## Dataset entries
----------

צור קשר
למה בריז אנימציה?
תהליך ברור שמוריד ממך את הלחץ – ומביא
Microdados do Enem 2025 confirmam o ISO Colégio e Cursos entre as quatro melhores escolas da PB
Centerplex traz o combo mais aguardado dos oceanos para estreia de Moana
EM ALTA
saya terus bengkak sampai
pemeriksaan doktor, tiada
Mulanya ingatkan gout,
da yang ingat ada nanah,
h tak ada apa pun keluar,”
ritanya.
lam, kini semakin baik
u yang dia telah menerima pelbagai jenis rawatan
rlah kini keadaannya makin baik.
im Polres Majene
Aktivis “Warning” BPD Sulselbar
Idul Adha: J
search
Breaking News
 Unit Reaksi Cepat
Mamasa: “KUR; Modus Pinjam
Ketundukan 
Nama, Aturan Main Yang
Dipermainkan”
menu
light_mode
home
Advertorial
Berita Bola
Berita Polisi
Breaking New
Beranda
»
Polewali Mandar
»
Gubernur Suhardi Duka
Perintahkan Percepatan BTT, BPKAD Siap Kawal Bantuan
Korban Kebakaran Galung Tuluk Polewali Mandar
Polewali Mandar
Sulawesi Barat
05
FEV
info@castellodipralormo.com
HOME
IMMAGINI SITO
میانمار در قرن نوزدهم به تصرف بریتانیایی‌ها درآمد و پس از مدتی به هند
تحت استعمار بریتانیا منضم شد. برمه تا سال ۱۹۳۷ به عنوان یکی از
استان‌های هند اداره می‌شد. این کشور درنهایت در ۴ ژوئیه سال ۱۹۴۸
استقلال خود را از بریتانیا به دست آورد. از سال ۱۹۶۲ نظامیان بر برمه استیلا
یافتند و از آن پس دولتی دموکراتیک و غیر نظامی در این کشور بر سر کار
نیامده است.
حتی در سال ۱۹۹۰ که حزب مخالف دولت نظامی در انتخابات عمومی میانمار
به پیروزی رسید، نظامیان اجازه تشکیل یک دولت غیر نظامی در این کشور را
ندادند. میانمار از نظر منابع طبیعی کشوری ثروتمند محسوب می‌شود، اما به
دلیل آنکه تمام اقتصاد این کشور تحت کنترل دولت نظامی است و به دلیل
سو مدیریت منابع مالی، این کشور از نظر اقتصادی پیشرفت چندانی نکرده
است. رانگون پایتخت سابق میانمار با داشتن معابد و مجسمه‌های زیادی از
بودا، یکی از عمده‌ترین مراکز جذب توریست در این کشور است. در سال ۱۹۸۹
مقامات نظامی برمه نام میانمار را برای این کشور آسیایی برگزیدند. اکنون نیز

----------

## TASK TO COMPLETE
Every record above is to be transcribed exactly as written.

## RESULT OF THE EXERCISE
צור קשר
למה בריז אנימציה?
תהליך ברור שמוריד ממך את הלחץ – ומביא
Microdados do Enem 2025 confirmam o ISO Colégio e Cursos entre as quatro melhores escolas da PB
Centerplex traz o combo mais aguardado dos oceanos para estreia de Moana
EM ALTA
saya terus bengkak sampai
pemeriksaan doktor, tiada
Mulanya ingatkan gout,
da yang ingat ada nanah,
h tak ada apa pun keluar,”
ritanya.
lam, kini semakin baik
u yang dia telah menerima pelbagai jenis rawatan
rlah kini keadaannya makin baik.
im Polres Majene
Aktivis “Warning” BPD Sulselbar
Idul Adha: J
search
Breaking News
 Unit Reaksi Cepat
Mamasa: “KUR; Modus Pinjam
Ketundukan 
Nama, Aturan Main Yang
Dipermainkan”
menu
light_mode
home
Advertorial
Berita Bola
Berita Polisi
Breaking New
Beranda
»
Polewali Mandar
»
Gubernur Suhardi Duka
Perintahkan Percepatan BTT, BPKAD Siap Kawal Bantuan
Korban Kebakaran Galung Tuluk Polewali Mandar
Polewali Mandar
Sulawesi Barat
05
FEV
info@castellodipralormo.com
HOME
IMMAGINI SITO
میانمار در قرن نوزدهم به تصرف بریتانیایی‌ها درآمد و پس از مدتی به هند
تحت استعمار بریتانیا منضم شد. برمه تا سال ۱۹۳۷ به عنوان یکی از
استان‌های هند اداره می‌شد. این کشور درنهایت در ۴ ژوئیه سال ۱۹۴۸
استقلال خود را از بریتانیا به دست آورد. از سال ۱۹۶۲ نظامیان بر برمه استیلا
یافتند و از آن پس دولتی دموکراتیک و غیر نظامی در این کشور بر سر کار
نیامده است.
حتی در سال ۱۹۹۰ که حزب مخالف دولت نظامی در انتخابات عمومی میانمار
به پیروزی رسید، نظامیان اجازه تشکیل یک دولت غیر نظامی در این کشور را
ندادند. میانمار از نظر منابع طبیعی کشوری ثروتمند محسوب می‌شود، اما به
دلیل آنکه تمام اقتصاد این کشور تحت کنترل دولت نظامی است و به دلیل
سو مدیریت منابع مالی، این کشور از نظر اقتصادی پیشرفت چندانی نکرده
است. رانگون پایتخت سابق میانمار با داشتن معابد و مجسمه‌های زیادی از
بودا، یکی از عمده‌ترین مراکز جذب توریست در این کشور است. در سال ۱۹۸۹
مقامات نظامی برمه نام میانمار را برای این کشور آسیایی برگزیدند. اکنون نیز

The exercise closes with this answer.